**Task goal:** Once the pictures are set aside, repeat all of the data below exactly.

**Provided information:**
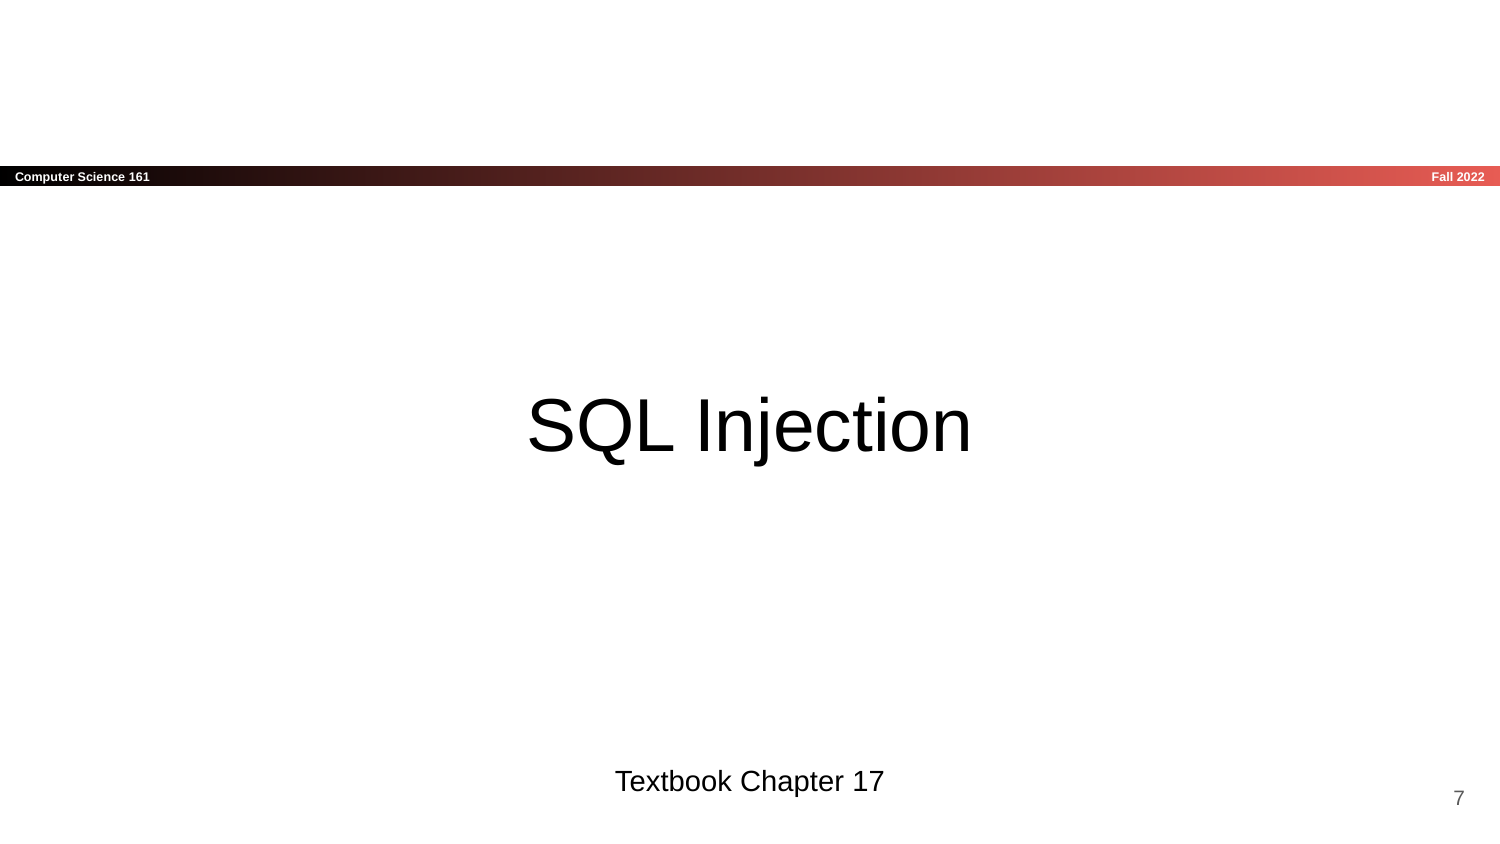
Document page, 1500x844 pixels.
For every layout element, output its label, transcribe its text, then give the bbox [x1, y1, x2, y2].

slide_number ‹#› [1416, 764, 1480, 830]
text_box Textbook Chapter 17 [84, 741, 1416, 836]
title SQL Injection [51, 352, 1449, 491]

**Written response:**
Document page, 1500x844 pixels.
For every layout element, output its label, transcribe its text, then give the bbox [x1, y1, x2, y2].

slide_number ‹#› [1416, 764, 1480, 830]
text_box Textbook Chapter 17 [84, 741, 1416, 836]
title SQL Injection [51, 352, 1449, 491]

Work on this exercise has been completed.